Nisanın nısf-ı âhirindeki ceridelerin esas-ı fikirlerine muterizim. Şöyle ki: Hayat onun yoluna daima feda edilen ve hayattan bin derece daha mukaddes ve daha evlâ (Nüsha farkı) olan haysiyet ve itaat-ı askeriyeyi, hayata feda edilen ve ehl-i vicdan nazarında gayet hasis olan âmâl-i nâmeşrua feda etmeğe ihtimal verdiler.
Hem de hakaik ve ahvâl onun cazibesine tabi ve o merkeze merbut olan şems-i şeriat, saltanata veya hilâfete veya başka siyasete tabi ve âlet şems-i müniri, bir menhus ve münkesif yıldıza peyk ve cazibesine tabi itikad etmek gibi göstermekle tarik-i nâ-refteye sülûk ettiler.
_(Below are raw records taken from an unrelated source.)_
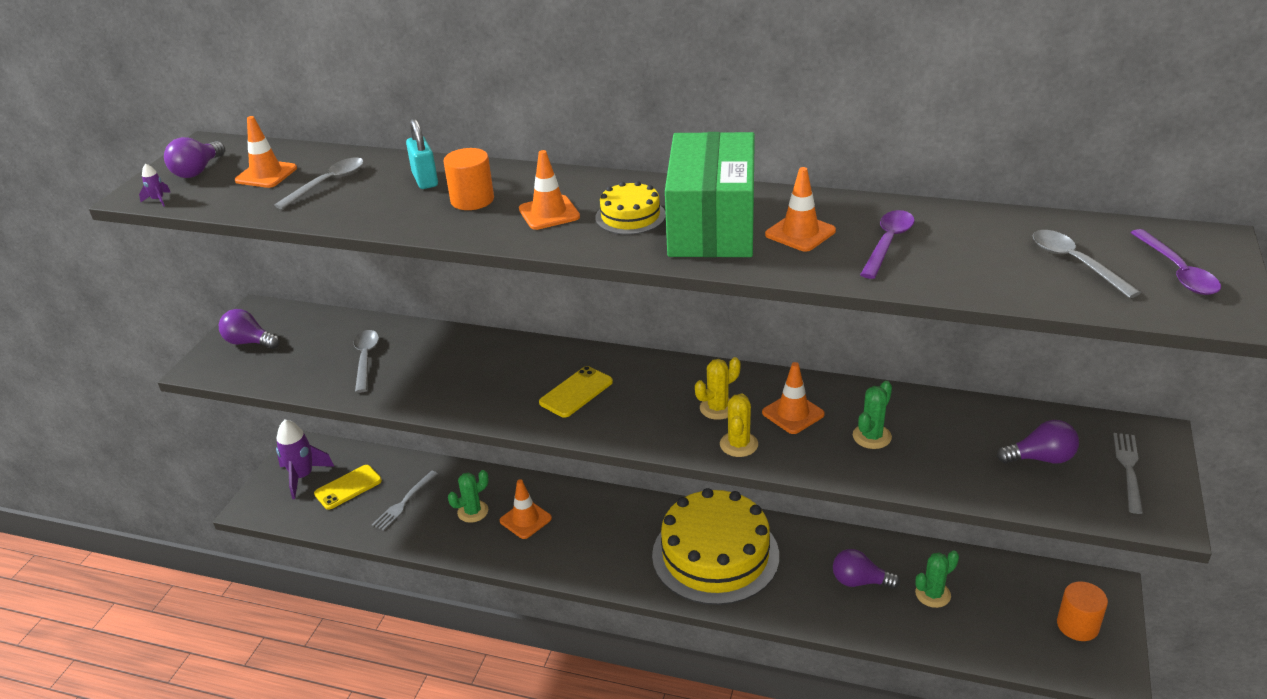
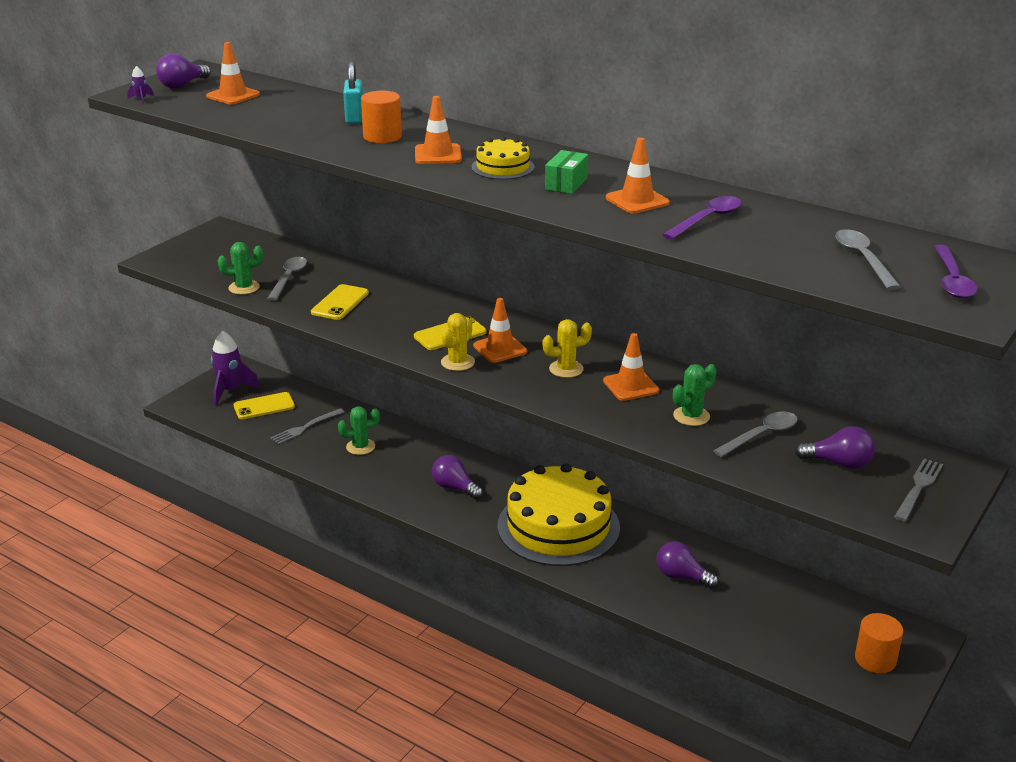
camera: 15 degrees right, 5 degrees down
(249, 342) = (202, 249): purple light bulb -> purple light bulb (454, 488)
(328, 183) = (276, 108): grey spoon -> grey spoon (761, 435)
(438, 378) = (340, 303): none -> yellow phone
(525, 519) = (403, 463): orange traffic cone -> orange traffic cone (500, 349)
(712, 225) = (566, 184): green box -> green box, size x0.40
(739, 444) = (567, 398): yellow cactus -> yellow cactus (457, 362)
(933, 594) = (746, 602): green cactus -> green cactus (244, 287)

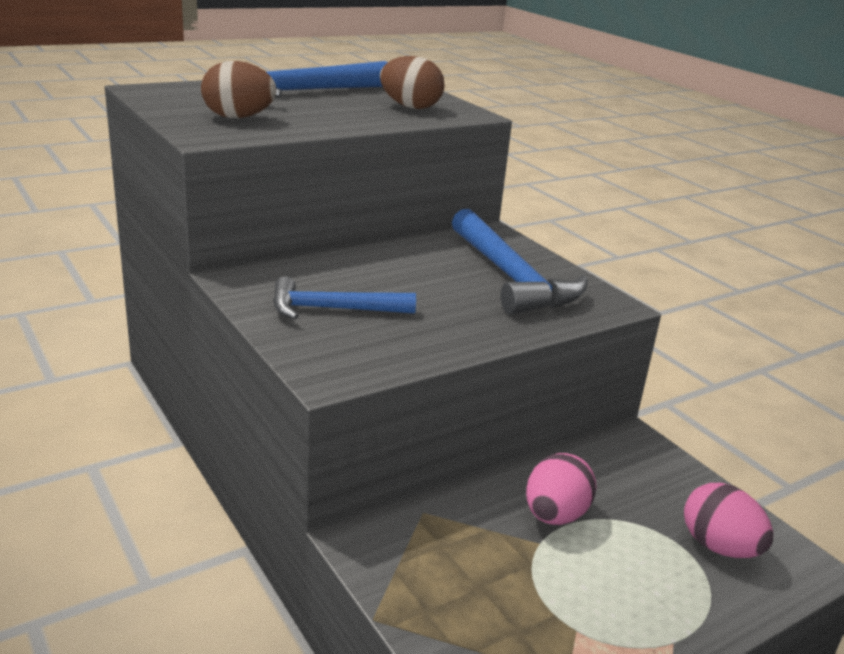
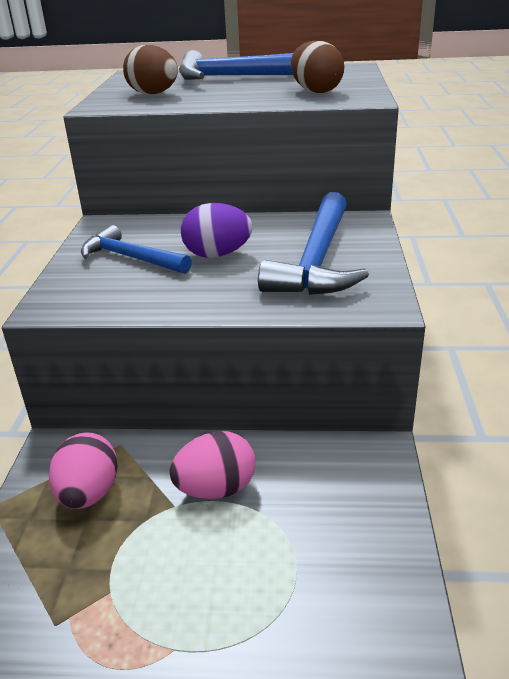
camera: 40 degrees right, 5 degrees up
(415, 289) = (217, 255): none -> purple egg
(719, 547) = (334, 587): pink egg -> pink egg (89, 494)

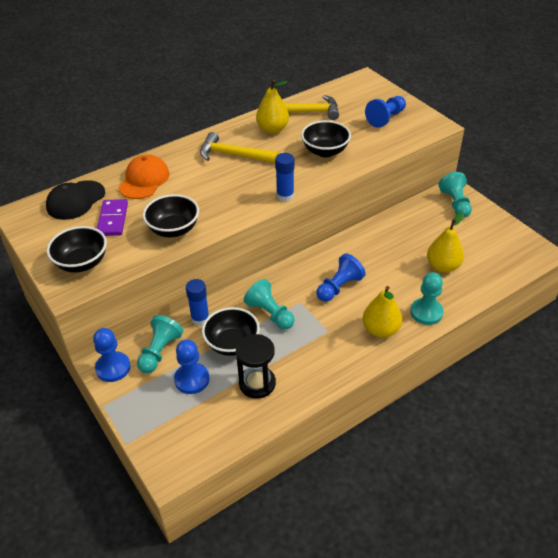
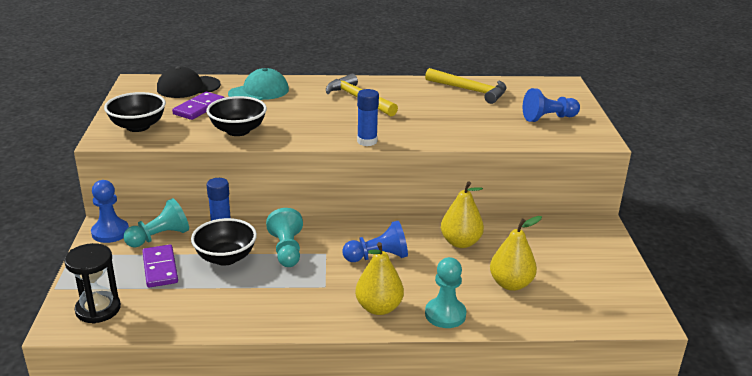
camera: 30 degrees right, 15 degrees down
(144, 180) = (259, 92): orange cap -> turquoise cap
(192, 379) = (160, 268): blue pawn -> purple domino
(257, 383) = (210, 296): black hourglass -> black hourglass (98, 309)
(272, 129) = (420, 93): yellow pear -> yellow pear (460, 242)
(325, 151) = (450, 123): black bowl -> none
(455, 203) = (589, 237): turquoise pawn -> none

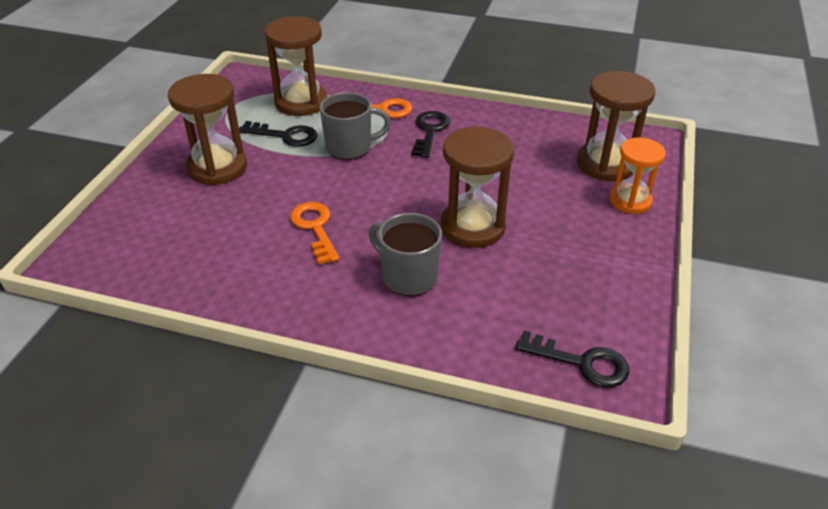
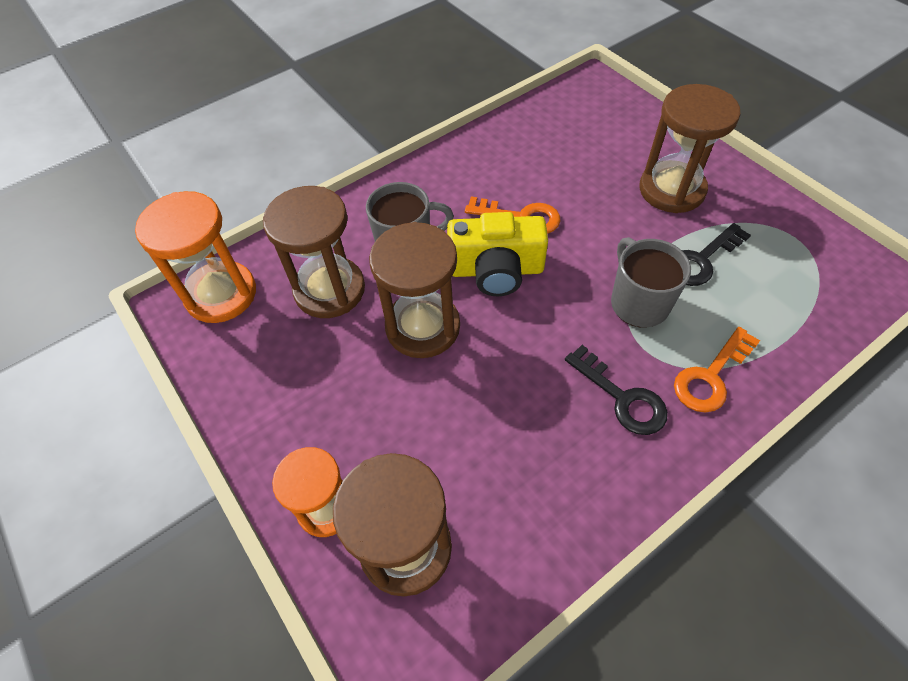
camera: 130 degrees right, 15 degrees up
(301, 102) = (775, 305): brown hourglass -> brown hourglass (329, 290)
(350, 147) = (638, 303): grey mug -> grey mug turned 135 degrees clockwise
(384, 216) = (496, 270): none -> yellow camera
(581, 362) = (221, 294): black key -> orange hourglass

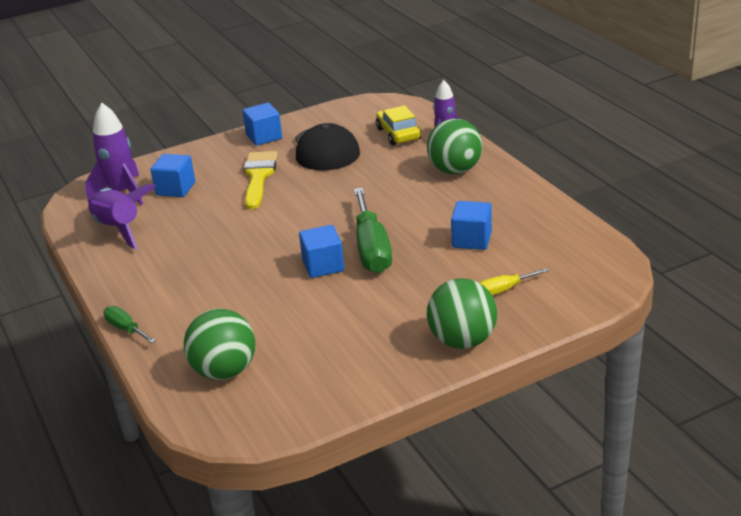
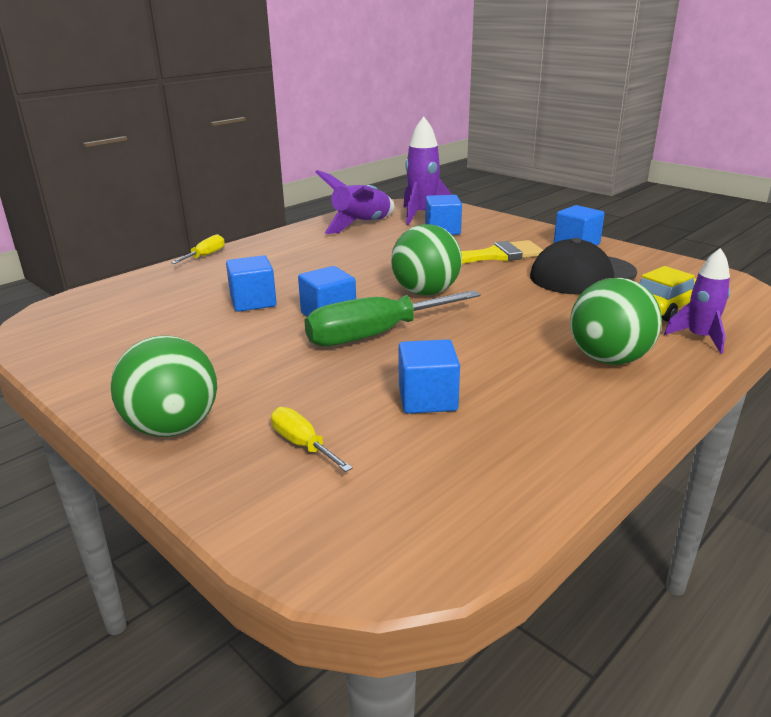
camera: 70 degrees right, 5 degrees down
(126, 329) = (205, 256): green screwdriver -> yellow screwdriver
(224, 371) = (133, 303): green ball -> green ball (425, 292)
(270, 302) = (253, 302): none -> blue cube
Cemi kuvvetimle derim ki: Terakkimiz, ancak milletimiz olan İslâmiyetin terakkisiyle ve hakaik-i şeriatın tecellisiyledir. Yoksa, “yürüyüşünü terk ile başkasının yürüyüşünü öğrenmedi” ile mâsadak olacağız. Evet, hem şan ve şeref, hem sevab-ı ahiret, hem cemiyet, (Nüsha farkı) hem hamiyet-i İslâmî, hem hubb-u vatan, hem hubb-u din ile mütehassis olmalıyız. Zira müsenna daha muhkemdir.
Ey paşalar, zabitler! Cinayetlerime ceza ve şimdi suallerime de cevap isterim. İslâmiyet, insaniyet-i kübra; ve şeriat, medeniyet-i fuzlâ olduğundan âlem-i İslâmiyet, medine-i fâzıla-i Eflatuniye olmağa sezâdır.
Birinci Sual: Ceridelerin tesvilâtıyla meşru bilerek, burada görenek ve âdete binaen cereyan-ı umumiyeye kapılan safdillerin cezası nedir?
İkinci Sual: Bir insan yılan suretine girse veyahut bir veli haydut kıyafetine, yahut meşrutiyet istibdat şekline girse; ona taarruz edenlerin cezası nedir? Belki hakikaten yılan ve haydut istibdattır.
Üçüncü Sual: Acaba müstebid yalnız bir şahıs olur? Veyahud eşhas-ı müteaddide müstebid olurlar? Bence kuvvet, kanunda olmalı. Yoksa istibdat münkasım olmuş olur.